* Data to examine *

((

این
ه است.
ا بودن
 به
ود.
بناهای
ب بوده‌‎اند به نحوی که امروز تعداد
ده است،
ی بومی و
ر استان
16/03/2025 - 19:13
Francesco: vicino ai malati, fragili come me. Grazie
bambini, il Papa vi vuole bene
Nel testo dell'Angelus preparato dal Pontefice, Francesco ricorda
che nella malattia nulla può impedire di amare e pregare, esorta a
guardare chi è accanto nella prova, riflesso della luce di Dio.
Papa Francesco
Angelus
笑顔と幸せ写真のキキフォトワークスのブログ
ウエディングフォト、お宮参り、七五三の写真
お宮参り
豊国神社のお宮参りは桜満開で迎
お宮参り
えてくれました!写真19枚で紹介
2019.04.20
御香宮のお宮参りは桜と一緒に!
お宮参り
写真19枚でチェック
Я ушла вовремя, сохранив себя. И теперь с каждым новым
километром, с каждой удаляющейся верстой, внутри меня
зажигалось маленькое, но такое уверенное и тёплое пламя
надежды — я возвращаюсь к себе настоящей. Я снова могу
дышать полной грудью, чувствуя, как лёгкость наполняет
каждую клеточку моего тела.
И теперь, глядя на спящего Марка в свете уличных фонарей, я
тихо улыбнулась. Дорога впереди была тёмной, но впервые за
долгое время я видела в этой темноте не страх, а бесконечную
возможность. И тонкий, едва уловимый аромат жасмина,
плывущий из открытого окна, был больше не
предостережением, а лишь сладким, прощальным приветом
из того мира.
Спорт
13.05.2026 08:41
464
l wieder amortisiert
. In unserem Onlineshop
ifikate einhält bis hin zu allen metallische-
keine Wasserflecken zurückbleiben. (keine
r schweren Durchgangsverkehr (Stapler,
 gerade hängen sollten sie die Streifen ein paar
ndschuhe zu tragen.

))

* Activity *
Copy out, exactly as given, the line containing "13.05.2026 08:41" together with every line after it in the material.

* Written solution *
13.05.2026 08:41
464
l wieder amortisiert
. In unserem Onlineshop
ifikate einhält bis hin zu allen metallische-
keine Wasserflecken zurückbleiben. (keine
r schweren Durchgangsverkehr (Stapler,
 gerade hängen sollten sie die Streifen ein paar
ndschuhe zu tragen.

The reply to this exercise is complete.